We’ve all had the urge to text that friend about the annoying day we had at work, or to call someone to vent about the rude person we just encountered while running errands. The experience you’re discussing could be mundane, salacious, or anything in between, but the important thing is the connection.

Solomon said that, in general, women are more inclined to do this than men because society encourages women to talk about their feelings, verbally express themselves, tell stories, and have the kind of conversation that “meanders from the ordinary to the profound, back to the ordinary.”

And the anonymity of a subreddit allows for more candid storytelling. While the desire to have people bear witness to our experiences is very human, people aren’t always comfortable telling their loved ones everything. On GDD, those barriers are gone, which allows participants to share and respond more openly.

“I think about my own friends, dear friends that I love, but I wouldn’t tell them I fucked up the laundry,” Solomon said. “Another characteristic of this community, though, is that when you say you fucked up the laundry, you’re going to get affirmation.”

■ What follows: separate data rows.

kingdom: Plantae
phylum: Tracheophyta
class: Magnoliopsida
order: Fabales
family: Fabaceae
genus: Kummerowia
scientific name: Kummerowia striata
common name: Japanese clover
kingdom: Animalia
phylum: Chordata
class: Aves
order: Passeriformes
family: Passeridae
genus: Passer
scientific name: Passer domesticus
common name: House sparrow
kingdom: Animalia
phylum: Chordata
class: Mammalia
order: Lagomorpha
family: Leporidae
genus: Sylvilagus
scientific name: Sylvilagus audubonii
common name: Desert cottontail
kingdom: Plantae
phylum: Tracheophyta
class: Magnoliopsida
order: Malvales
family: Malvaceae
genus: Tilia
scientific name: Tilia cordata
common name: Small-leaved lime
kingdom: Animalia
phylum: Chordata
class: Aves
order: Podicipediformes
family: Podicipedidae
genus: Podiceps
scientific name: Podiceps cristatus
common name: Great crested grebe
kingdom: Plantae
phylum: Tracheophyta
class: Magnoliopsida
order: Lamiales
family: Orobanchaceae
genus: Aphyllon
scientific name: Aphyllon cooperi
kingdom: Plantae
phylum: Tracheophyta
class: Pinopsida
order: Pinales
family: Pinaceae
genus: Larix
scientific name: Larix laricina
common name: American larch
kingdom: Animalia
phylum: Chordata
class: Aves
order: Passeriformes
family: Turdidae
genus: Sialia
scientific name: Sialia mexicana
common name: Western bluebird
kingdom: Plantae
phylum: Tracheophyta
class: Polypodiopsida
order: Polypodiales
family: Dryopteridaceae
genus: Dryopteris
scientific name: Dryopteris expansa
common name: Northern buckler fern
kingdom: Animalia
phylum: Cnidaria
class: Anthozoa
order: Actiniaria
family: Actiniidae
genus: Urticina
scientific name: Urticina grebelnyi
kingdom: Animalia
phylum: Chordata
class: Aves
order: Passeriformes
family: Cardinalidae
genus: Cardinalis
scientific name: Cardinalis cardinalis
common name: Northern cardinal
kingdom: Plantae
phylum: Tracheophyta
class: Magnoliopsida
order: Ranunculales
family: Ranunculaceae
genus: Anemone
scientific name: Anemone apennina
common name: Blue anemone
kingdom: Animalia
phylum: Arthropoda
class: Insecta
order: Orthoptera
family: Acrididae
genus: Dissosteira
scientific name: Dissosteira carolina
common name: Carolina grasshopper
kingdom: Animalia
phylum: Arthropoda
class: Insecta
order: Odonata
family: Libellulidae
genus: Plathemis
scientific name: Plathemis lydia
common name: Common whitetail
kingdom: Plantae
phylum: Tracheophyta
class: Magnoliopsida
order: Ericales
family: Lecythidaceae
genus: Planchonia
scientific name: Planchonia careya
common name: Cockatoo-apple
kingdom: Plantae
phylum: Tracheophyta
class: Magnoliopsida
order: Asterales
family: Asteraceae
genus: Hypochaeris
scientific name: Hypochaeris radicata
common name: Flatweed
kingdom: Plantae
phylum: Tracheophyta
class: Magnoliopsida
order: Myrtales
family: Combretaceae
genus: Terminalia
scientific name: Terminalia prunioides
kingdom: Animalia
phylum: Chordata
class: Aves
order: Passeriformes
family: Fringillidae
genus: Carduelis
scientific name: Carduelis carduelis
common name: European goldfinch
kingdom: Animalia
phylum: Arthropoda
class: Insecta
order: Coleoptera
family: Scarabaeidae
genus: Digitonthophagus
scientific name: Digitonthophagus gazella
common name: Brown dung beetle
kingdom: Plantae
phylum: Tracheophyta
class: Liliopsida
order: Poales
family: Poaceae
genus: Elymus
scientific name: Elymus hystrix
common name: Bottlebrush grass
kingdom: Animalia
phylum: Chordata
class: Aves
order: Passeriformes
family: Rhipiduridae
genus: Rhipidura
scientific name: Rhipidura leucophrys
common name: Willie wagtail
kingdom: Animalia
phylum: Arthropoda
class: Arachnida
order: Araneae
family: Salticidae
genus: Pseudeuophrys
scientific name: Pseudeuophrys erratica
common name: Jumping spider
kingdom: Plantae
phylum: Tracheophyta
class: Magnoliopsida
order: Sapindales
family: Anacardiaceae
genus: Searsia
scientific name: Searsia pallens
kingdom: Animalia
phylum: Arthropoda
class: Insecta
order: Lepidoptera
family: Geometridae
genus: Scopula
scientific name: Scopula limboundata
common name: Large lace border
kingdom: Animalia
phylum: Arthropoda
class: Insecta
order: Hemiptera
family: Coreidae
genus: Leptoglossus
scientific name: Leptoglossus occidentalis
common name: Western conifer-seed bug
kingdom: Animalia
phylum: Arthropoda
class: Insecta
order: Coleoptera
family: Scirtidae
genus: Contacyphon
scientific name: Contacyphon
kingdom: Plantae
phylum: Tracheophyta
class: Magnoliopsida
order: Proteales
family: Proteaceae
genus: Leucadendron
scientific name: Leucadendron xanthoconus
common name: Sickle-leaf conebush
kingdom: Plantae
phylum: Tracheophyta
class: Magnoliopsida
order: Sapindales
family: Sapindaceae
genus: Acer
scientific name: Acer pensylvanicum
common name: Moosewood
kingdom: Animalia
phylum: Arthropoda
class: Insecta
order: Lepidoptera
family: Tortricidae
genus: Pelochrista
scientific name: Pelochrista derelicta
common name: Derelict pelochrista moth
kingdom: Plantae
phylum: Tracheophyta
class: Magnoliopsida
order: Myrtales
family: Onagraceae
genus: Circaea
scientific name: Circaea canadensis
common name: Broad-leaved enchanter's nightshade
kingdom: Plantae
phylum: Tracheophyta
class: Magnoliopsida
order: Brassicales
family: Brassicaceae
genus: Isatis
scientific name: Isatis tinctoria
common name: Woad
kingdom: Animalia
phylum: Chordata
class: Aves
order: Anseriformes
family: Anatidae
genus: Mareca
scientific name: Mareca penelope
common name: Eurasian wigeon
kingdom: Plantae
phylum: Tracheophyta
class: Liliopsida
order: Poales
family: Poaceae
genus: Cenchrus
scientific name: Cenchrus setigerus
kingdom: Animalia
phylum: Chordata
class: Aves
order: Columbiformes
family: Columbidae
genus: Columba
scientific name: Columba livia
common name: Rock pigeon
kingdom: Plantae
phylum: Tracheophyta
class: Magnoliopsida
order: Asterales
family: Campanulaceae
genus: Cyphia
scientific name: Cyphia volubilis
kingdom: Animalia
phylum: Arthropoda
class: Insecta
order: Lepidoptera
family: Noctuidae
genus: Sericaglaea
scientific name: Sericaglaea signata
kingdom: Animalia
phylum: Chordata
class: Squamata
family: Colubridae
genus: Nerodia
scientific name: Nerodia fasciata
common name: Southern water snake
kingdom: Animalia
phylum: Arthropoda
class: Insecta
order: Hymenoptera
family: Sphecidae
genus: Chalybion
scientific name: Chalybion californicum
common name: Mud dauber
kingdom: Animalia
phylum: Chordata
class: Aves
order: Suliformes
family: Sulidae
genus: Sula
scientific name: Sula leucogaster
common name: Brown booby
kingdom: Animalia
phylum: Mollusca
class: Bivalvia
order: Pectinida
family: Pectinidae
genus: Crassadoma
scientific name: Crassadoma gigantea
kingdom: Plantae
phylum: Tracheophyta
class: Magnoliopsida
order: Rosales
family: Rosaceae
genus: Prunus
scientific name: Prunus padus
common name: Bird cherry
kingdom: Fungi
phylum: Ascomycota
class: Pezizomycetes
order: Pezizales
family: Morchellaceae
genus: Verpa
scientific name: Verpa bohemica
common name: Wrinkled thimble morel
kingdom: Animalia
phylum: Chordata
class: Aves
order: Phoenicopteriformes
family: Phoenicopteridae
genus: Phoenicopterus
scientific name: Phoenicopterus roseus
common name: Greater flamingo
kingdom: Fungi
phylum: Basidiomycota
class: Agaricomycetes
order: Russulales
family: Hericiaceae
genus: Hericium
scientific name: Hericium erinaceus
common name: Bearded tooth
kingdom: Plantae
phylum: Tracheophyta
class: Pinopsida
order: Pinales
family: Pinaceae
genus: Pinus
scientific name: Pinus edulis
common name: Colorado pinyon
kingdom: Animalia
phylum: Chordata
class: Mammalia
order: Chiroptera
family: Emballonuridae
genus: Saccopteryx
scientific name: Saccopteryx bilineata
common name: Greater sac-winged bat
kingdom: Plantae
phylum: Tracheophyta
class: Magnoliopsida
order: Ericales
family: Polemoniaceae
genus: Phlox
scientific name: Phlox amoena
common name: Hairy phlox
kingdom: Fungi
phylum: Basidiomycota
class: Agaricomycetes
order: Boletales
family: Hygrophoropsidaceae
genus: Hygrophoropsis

Girl Dinner Diaries is community gossip

GDD is also a look into how we can create online relationships and spaces that people actively participate in.

“They’ve done a really nice job of creating community,” Melanie Green, a social psychologist at the University at Buffalo, told me. “They’ve sort of set this social norm of people being kind to each other and supportive of each other.”

Green studies online friendships, as well as trust and identity on the internet. She explained how GDD’s rules — like “start with decency and restraint,” “engage in good faith,” and “tough love must be loving” — set a standard for how people behave on the site. (Also, if you were wondering, men are allowed to join but are encouraged to only react and comment with emoji and GIFs,) The moderators are also active in making sure the posts and replies follow the rules. Because these guidelines are implemented consistently, it creates a space where people are willing to share with more honesty.

“Having those norms of supportiveness and positivity and things like that, I think they’ve sort of created a bit of a baseline of trust. It seems like people feel comfortable disclosing,” Green said.

According to Green, people are naturally curious about other people’s lives, and storytelling creates trust and leads to bonding. “One of the things that stories can do is they help us feel a sense of belongingness. You feel that connection,” Green said. “It makes us feel like, oh, we’re all in here together, experiencing this thing, connecting with someone else who’s having this human experience, and maybe you’ve had a similar experience, and so you kind of resonate with that.” She also pointed to research that food, specifically comfort food — and one could argue these dinners, no matter what they are or what form they take, bring comfort — creates a sense of community.

The overall effect is something that feels, for those who remember, like the old internet, specifically the comment sections of mid-2000s women’s websites like The Hairpin and Jezebel. The humor and thoughtfulness in the replies are just as valuable and tantalizing as the original posts. Everyone seems to be on the same wavelength and understand the vibe. It also helps that while conversations on GDD can get into darker topics, it’s still relatively (compared to the seriousness of current events) light.

“Maybe in a world where things are polarized, intense, high-stakes, and urgent, we are craving spaces that are low-stakes, mundane, and ordinary,” Solomon, the psychologist, said. “You’re not going to feel activated or triggered or angry or scared. You’re going to just feel curious and supportive and supported, and you’re probably going to feel maybe a little more regulated when you leave.”